By InterQ Intern Kiana Walden
Our world is overflowing with information and data. It’s no surprise finding insights on your market or audience can be overwhelming.
That’s where market research comes in. It is a way for companies to get answers when they have questions, unknowns, or get stuck. In a perfect world, the market research process would begin before the design process in order to gain insights to shape the design and user experience. After launch, additional research will give companies insights on how their products are being used and what needs improvement. Unfortunately, it takes companies being pushed to the brink for them to realize they don’t understand enough about their customers, product usage, brand perceptions, or user experience.
Whether you’re at the beginning stage or your company is at a loss and searching for insights to guide your next steps, it’s imperative to use proper market research methods.
How will you know which market research method is best? In this blog we’ll break down the steps to help you.
First question to ask, quantitative or qualitative?
It’s best to start by figuring out whether to start with quantitative or qualitative market research (or both). How are you going to figure that out? Ask yourself these questions to guide you towards the best methodology…
Who is your target audience?
If you don’t have the answer to this, then quantitative research will help your team build accurate segmentation categories based on population commonalities.
What is the competitive landscape?
Unsure? A hybrid qualitative and quantitative approach can give your company insights on who your competitors are, pricing strategies, and market sizing by using databases and target demographic surveys.
What is the market need and fit for your product or service?

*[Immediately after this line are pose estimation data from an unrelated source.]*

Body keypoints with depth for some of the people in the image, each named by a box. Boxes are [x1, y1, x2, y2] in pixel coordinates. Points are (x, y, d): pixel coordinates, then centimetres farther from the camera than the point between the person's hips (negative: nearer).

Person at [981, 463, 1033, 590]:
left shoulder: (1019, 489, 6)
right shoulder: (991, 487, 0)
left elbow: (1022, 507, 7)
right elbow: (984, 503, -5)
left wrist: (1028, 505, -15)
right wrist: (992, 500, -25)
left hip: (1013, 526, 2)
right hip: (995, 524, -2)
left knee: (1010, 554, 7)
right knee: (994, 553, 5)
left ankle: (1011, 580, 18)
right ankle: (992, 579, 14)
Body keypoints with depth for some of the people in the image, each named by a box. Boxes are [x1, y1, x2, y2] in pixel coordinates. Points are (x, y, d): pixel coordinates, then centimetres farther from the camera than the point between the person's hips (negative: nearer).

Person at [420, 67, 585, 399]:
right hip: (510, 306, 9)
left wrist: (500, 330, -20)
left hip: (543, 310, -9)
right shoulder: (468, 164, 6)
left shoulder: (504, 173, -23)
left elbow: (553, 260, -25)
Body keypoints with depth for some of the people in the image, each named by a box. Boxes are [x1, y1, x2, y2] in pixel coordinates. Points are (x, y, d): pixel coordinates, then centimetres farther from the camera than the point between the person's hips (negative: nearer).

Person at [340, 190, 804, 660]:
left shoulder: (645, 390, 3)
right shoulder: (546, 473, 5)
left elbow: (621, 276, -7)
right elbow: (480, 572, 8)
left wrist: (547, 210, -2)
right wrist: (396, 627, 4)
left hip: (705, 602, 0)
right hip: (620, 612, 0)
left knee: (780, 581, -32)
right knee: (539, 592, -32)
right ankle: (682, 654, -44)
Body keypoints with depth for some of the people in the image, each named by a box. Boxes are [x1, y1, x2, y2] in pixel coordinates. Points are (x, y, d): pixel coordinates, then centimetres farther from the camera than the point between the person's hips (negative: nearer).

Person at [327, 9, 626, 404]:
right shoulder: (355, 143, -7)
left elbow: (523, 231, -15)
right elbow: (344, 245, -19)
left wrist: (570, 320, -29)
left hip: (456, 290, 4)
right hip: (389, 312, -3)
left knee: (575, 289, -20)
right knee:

This is where qualitative research really shines. Using techniques such as in-depth interviews or focus groups, you’ll be able to gain insights from consumers on how they would use your product/service, identify any gaps in the current market, find opportunities, and/or roadmap needs for improvement.
How are customers using your product? Are prospective customers using competitive products?
Qualitative research would be the better approach in this situation- in-depth interviews, or focus groups will give you insights into general product usage trends. However, a hybrid approach using quantitative surveys as well could give a broader look into overall trends.
Are you trying to develop a marketing campaign, but don’t have the strategy document for your creative team?
Focus groups (qualitative research) will find data on consumer attitudes- how they think, use products, and their perceptions. These insights will help your creative team grab the attention of your audience and speak to them effectively.
Do you need to test campaign perceptions, brand awareness, and/or brand lift over time?
Post launch, it’s important to test the effectiveness of your targeting efforts, ad spend, and marketing messages by instituting a longitudinal (every 6 months/annually) brand awareness and perception survey.
Are you trying to find out what people think about your user experience (app, website, or email messages)?
A hybrid approach would give you the ability to assess and test UX. Through screen sharing interviews (qualitative), you can find how customers move through your design flows by journey mapping with customers. These trends can be translated into a survey to see if they resonate with a larger population.
What now? Consultation, proposal, and timelines.
Now that you’ve finished the guide, hopefully you have the tools to create a guideline for your strategy, product, and marketing teams to decide which market research methods to employ to answer strategic business questions. Now it’s time to consult a reputable market research firm to create a detailed proposal and outline methodology, timelines, and cost- your team can then make assessments before you launch your market research project.